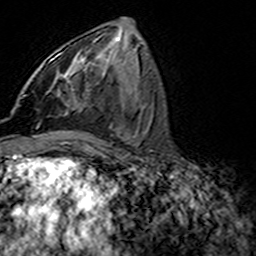
Breast MRI (dynamic contrast-enhanced), one axial slice; position 69 of 160 along the scan axis; cropped to one breast; dynamic contrast-enhanced series, time point 2 of 7 at this slice position (early post-contrast); 3 T; TE 4.6 ms, TR 7.4 ms; 1 mm slice thickness; 256 × 256 image matrix, field of view 144 × 144 mm. Female patient.
Structures marked on this image (semi-automatically segmented with operator editing):
- enhancing-tissue mask used for the functional tumour volume (all voxels passing the contrast-enhancement thresholds inside the analysis volume; usually the tumour): box from (x=49, y=42) to (x=95, y=97) px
┄┄┄┄┄┄
▶ **EXERCISE OBJECTIVE**
Repeat the data exactly as written, but without the pictures.

▶ **OUTPUT BELOW**
Breast MRI (dynamic contrast-enhanced), one axial slice; position 69 of 160 along the scan axis; cropped to one breast; dynamic contrast-enhanced series, time point 2 of 7 at this slice position (early post-contrast); 3 T; TE 4.6 ms, TR 7.4 ms; 1 mm slice thickness; 256 × 256 image matrix, field of view 144 × 144 mm. Female patient.
Structures marked on this image (semi-automatically segmented with operator editing):
- enhancing-tissue mask used for the functional tumour volume (all voxels passing the contrast-enhancement thresholds inside the analysis volume; usually the tumour): box from (x=49, y=42) to (x=95, y=97) px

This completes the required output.